Monday, April 1, 2019

The Death of Kings

Heading over to see what Southwest Shakespeare Company has going on at Taliesin West always turns out well. The Death of Kings: Seize the Crown was performed by a group from UC Santa Barbara's Department of Theater and Dance. The play itself combines eight of Shakespeare's history plays, only one of which I have watched.


Frank Lloyd Wright's little theatre up at Taliesin is already such a strange (in a good way) spot to see a play. This played used the space differently, bringing the back "wall" of the stage farther back than in the other plays I've seen there. The other plays have had small casts, usually just a few people. This one had a little over a dozen. So they did need a bigger physical space--and yet they were still in the smaller physical space of the theatre itself.

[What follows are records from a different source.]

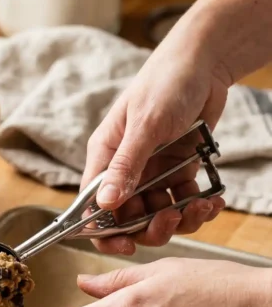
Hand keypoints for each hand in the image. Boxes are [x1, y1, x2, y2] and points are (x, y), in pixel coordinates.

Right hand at [82, 22, 228, 255]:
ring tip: (201, 207)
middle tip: (173, 219)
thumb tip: (104, 204)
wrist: (206, 62)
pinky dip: (199, 207)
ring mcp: (153, 170)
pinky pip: (184, 201)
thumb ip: (125, 166)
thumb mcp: (146, 125)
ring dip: (180, 219)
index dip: (105, 232)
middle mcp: (126, 167)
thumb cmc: (166, 82)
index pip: (93, 206)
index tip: (127, 244)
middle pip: (128, 217)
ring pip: (158, 214)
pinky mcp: (179, 169)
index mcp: (105, 155)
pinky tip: (213, 201)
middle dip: (151, 226)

I talk about space because this production emphasized the use of space and visuals. They had that not-quite-abstract, artistic approach. The same wooden poles in the hands of the cast could represent either the swords of the battlefield or the wood that burns Joan of Arc. The physical passing of the crown from one monarch to another was a theme in and of itself. And red light or red hands or red cloth, well, I'll let you imagine that. It was all done in a fluid way, though. Sometimes such an approach can feel like the actors are pretending to show something happening; but the approach here was, instead, a direct representation of what was happening.

Although the cast was on the bigger side, most were playing at least two or three roles, in addition to being part of the ensemble. The 90 minute play, after all, puts together eight plays. The whole play, then, was much about the overall concept of changing thrones and yet also about each moment. In this moment, this actor is this character and they are playing out this scene, even if they were a completely different character in a completely different scene just a minute ago. In this way, they took the pressure on themselves instead of putting it on the audience: we were free to just sit back and watch it all unfold, not needing to worry about keeping track of who's who or what's happening. Indeed, the carefully placed snippets of narration also worked to provide whatever guidance the audience might need.

All of these pieces of plays came together to create something dark and dramatic and exciting and funny and thoughtful. The concept of different generations falling and rising brings up questions of what we are doing in our own time, or how the present would look as just a single strand in a whole stack of events. What would you choose if you were being watched in the pages of history?